Portée et conséquences de la cassation
11. La cassation prononcée n'emporte pas celle des chefs de dispositif de l'arrêt condamnant l'employeur aux dépens ainsi qu'au paiement d'une somme en application de l'article 700 du code de procédure civile, justifiés par d'autres condamnations prononcées à l'encontre de celui-ci et non remises en cause.

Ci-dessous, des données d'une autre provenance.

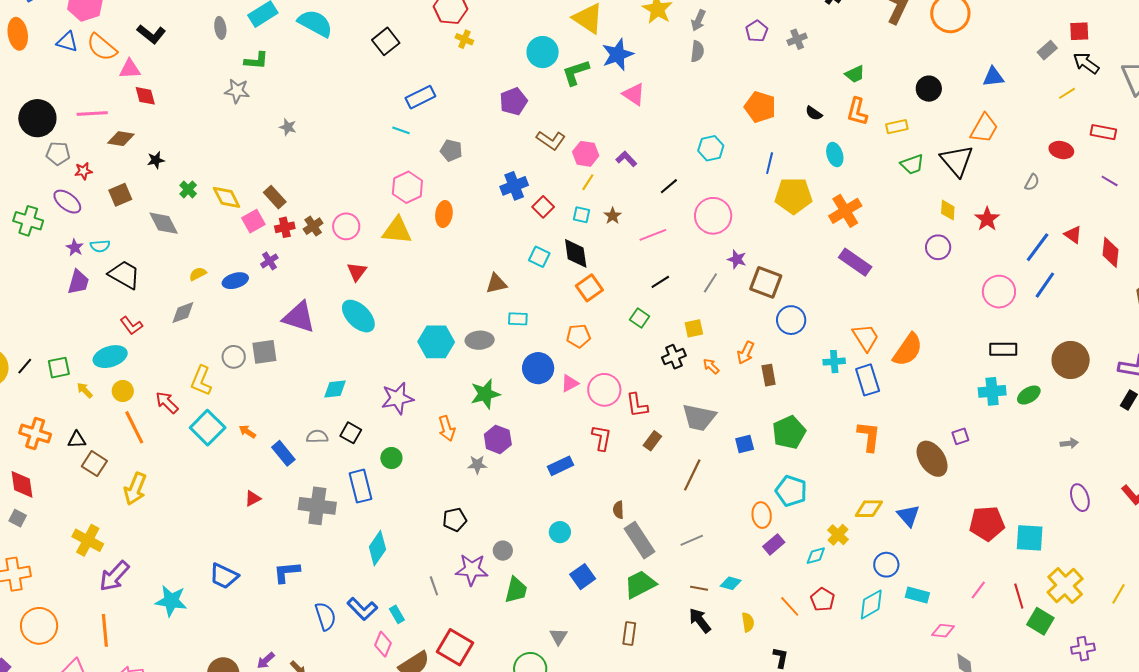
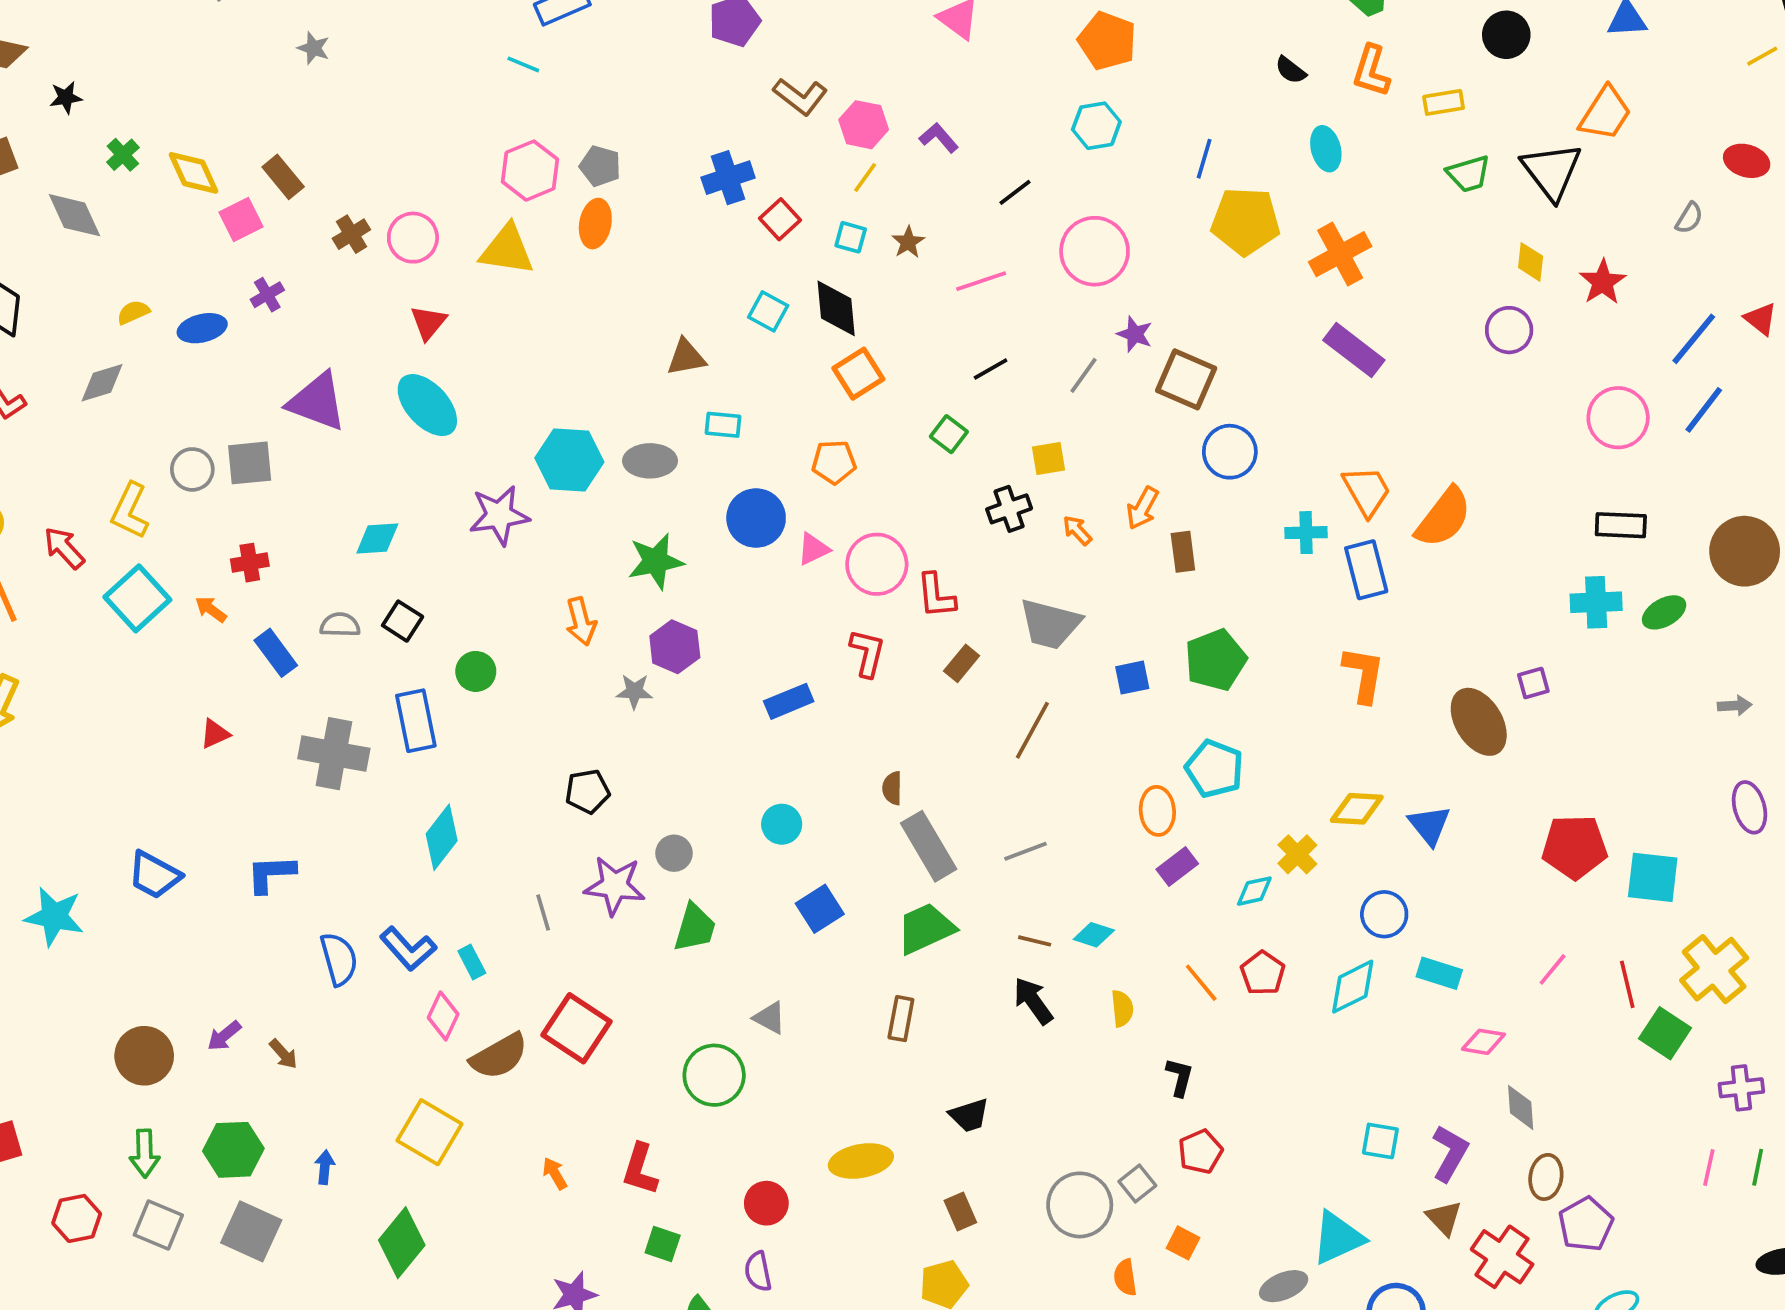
orange pentagon: (760, 107) -> (1107, 41), moved
gray pentagon: (451, 150) -> (600, 166), moved
red cross: (285, 227) -> (250, 563), moved
purple star: (397, 398) -> (499, 515), moved
gray triangle: (559, 636) -> (770, 1018), turned -36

PAR CES MOTIFS, et sans qu'il y ait lieu de statuer sur l'autre grief, la Cour :
CASSE ET ANNULE, mais seulement en ce qu'il condamne la société Ambulances Sannac à payer à M. [I] la somme de 230,24 euros à titre de rappel de salaire pour heures supplémentaires majorées, congés payés afférents et indemnité de précarité correspondante, somme qui lui a été d'ores et déjà réglée par la société Ambulances Sannac en juin 2022 et déboute M. [I] de ses demandes en paiement de dommages-intérêts pour perte d'allocation de retour à l'emploi et pour préjudice moral et financier, l'arrêt rendu le 9 février 2024, entre les parties, par la cour d'appel de Toulouse ;
Remet, sur ces points, l'affaire et les parties dans l'état où elles se trouvaient avant cet arrêt et les renvoie devant la cour d'appel de Bordeaux ;
Condamne la société Ambulances Sannac aux dépens ;
En application de l'article 700 du code de procédure civile, rejette la demande formée par la société Ambulances Sannac et la condamne à payer à M. [I] la somme de 3 000 euros ;
Dit que sur les diligences du procureur général près la Cour de cassation, le présent arrêt sera transmis pour être transcrit en marge ou à la suite de l'arrêt partiellement cassé ;
Ainsi fait et jugé par la Cour de cassation, chambre sociale, et prononcé publiquement le neuf juillet deux mille vingt-cinq par mise à disposition de l'arrêt au greffe de la Cour, les parties ayant été préalablement avisées dans les conditions prévues au deuxième alinéa de l'article 450 du code de procédure civile.